While practicing the second sequence in the Asana Courses section in the back of Light on Yoga by B.K.S. Iyengar, I found it helpful to focus on how my shoulders were working in the poses.
Virabhadrasana I & II
Prasarita Padottanasana I
Salamba Sarvangasana I
When I focused on moving my shoulders into all the poses, seeking excellence there, it made Salamba Sarvangasana, shoulderstand much more open and easy at the end. That said, there was one morning where my shoulders and rib cage seemed to be glued together. I just could not seem to move my rib cage toward the vertical position for the inversion. My upper body didn't move: it was terrorized by the onslaught of Thai noodles I had eaten late the night before, I told myself.
Parivrtta Trikonasana, twisted triangle was added in to the sequence, and I was so surprised that it came right after Virabhadrasana II, warrior two. Parsvottanasana came after the twisted triangle which seemed weird. Usually in the Iyengar Yoga classes I've taken, Parsvottanasana has elongated the torso in preparation for the twisted triangle. So it was cool to switch it up and see just how flexible yoga sequencing can be!

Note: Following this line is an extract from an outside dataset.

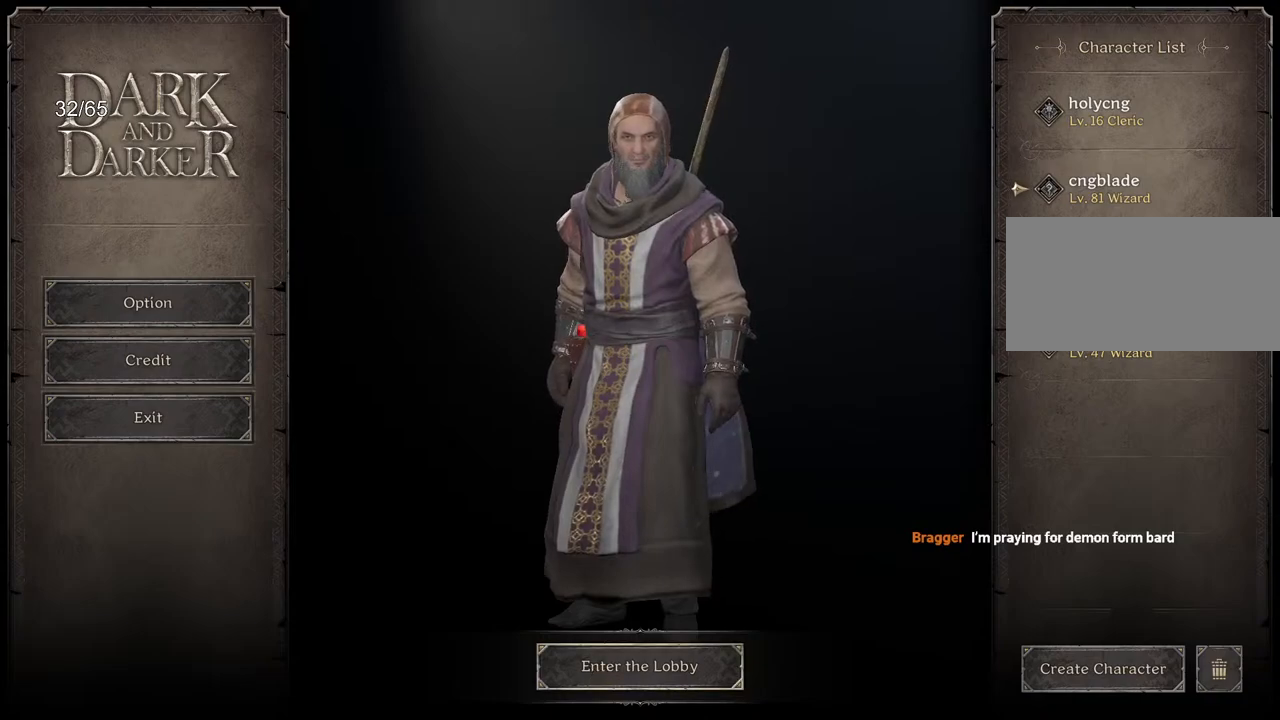
{"keys": [], "mouse": [], "events": []}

It was also an enlightening reminder to read in the description of Parivrtta Trikonasana, that it is a counter pose to triangle. When I practiced with this thought in mind I noticed how the triangle pose strengthened my low back and how the twisted triangle stretched it.
I have been practicing in the morning, which is quite a commitment considering that I teach at seven a.m. four days a week. But it always pays off. The one early morning I missed my early practice this week I noticed a big difference in my teaching. I wanted to spend more time in the poses, myself, when I was teaching.